Pick out and copy each line of the material that contains the string "technische". Case counts.

(Supplied records)

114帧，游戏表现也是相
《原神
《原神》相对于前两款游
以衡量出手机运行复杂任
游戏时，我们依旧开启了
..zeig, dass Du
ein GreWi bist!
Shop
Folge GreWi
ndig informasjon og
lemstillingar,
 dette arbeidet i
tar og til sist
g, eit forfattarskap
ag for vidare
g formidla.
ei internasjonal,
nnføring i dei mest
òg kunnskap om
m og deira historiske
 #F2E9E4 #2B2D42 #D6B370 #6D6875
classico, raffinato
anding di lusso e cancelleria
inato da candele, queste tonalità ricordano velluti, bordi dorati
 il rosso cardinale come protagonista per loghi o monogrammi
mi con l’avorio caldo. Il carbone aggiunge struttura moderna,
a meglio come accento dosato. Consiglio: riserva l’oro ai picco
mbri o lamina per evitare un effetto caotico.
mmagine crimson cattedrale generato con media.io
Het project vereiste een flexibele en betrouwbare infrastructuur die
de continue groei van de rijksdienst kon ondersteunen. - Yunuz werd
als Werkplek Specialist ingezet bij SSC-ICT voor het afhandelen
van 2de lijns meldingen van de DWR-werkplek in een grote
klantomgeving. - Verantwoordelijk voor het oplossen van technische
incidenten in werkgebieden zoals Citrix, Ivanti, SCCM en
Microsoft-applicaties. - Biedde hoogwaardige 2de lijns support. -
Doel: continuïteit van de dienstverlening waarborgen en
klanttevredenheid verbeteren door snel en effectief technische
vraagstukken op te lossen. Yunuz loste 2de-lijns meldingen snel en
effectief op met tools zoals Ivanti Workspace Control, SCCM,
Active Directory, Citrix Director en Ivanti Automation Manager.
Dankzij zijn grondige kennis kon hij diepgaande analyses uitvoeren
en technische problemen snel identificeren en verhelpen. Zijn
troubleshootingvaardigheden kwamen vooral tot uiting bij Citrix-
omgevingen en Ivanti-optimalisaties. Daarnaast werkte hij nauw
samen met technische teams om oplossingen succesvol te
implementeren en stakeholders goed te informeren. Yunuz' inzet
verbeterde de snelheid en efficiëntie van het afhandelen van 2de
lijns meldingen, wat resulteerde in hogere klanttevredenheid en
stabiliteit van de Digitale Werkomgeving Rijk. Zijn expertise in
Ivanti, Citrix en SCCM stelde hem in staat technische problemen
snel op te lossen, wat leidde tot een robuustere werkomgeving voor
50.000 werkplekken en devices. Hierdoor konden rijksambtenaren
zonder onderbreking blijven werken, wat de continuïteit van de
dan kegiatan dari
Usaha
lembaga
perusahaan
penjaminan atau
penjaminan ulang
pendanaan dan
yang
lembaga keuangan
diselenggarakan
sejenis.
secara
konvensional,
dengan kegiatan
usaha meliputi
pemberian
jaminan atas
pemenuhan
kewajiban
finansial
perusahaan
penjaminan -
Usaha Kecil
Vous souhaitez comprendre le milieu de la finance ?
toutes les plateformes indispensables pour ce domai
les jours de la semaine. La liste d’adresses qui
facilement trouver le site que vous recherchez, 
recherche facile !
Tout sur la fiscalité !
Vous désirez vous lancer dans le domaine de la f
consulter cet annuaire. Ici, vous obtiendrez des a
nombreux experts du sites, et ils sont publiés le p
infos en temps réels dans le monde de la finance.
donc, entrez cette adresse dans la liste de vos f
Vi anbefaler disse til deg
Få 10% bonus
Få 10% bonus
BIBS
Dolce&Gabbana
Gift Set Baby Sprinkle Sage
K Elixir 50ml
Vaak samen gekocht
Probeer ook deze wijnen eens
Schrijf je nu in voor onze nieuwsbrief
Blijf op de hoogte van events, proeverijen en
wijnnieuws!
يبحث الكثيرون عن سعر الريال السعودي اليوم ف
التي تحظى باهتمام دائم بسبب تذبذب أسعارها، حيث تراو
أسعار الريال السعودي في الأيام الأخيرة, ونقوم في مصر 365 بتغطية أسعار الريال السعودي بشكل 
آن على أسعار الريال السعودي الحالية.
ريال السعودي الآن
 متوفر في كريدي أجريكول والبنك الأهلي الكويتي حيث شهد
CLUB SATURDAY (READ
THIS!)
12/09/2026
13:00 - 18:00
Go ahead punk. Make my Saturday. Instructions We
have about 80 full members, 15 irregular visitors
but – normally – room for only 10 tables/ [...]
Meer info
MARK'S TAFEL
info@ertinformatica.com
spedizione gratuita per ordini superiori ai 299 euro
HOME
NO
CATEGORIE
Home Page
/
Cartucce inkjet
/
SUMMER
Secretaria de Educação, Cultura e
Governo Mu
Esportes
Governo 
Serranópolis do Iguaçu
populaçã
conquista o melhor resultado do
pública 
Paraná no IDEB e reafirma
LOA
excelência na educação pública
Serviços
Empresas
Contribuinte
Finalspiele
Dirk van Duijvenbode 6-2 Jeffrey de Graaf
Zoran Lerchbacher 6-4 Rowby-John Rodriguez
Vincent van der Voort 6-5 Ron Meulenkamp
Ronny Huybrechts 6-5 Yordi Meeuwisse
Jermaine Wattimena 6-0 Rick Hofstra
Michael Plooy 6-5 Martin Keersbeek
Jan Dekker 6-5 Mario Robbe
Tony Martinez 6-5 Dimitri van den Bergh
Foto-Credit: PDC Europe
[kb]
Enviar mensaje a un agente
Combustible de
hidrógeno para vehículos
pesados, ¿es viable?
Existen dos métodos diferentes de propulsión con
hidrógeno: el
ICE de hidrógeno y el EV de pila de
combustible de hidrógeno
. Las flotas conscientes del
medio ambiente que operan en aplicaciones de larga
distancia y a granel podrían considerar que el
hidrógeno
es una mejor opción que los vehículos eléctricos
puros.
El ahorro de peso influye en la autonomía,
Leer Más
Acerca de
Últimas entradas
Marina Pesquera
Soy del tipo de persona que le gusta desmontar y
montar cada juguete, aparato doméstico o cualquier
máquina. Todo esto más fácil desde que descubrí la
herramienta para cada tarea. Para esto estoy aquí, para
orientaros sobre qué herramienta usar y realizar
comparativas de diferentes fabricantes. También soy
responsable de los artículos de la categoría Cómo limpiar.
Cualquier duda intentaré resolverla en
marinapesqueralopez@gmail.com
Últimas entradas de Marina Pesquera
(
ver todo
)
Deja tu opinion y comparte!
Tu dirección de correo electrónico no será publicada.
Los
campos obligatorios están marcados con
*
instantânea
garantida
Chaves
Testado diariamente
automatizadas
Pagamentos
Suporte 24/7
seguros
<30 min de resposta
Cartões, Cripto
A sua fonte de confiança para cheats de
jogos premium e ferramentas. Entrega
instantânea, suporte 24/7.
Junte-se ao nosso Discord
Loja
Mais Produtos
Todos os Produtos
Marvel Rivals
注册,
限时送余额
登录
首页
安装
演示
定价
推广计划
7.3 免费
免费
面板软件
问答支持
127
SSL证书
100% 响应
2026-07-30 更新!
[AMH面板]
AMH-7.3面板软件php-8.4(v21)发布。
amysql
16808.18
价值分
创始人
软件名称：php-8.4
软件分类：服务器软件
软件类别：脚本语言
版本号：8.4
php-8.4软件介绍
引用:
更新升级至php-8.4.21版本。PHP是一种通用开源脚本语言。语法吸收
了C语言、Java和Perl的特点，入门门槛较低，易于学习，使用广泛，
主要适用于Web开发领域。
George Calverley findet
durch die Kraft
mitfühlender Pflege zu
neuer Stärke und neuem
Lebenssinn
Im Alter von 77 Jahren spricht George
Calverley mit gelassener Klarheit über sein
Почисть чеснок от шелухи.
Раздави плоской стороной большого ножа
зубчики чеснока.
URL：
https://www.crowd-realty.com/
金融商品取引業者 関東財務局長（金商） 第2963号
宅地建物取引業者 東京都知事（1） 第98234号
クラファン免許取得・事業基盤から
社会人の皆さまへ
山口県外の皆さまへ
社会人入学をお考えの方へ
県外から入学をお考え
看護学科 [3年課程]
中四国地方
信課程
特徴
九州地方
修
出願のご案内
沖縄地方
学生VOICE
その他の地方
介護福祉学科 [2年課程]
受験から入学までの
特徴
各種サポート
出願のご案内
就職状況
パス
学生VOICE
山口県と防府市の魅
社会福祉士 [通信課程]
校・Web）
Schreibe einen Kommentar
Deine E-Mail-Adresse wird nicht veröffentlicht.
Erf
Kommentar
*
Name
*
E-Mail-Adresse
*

(End Supplied records)

## Response to the task:
klantomgeving. - Verantwoordelijk voor het oplossen van technische
klanttevredenheid verbeteren door snel en effectief technische
en technische problemen snel identificeren en verhelpen. Zijn
samen met technische teams om oplossingen succesvol te
Ivanti, Citrix en SCCM stelde hem in staat technische problemen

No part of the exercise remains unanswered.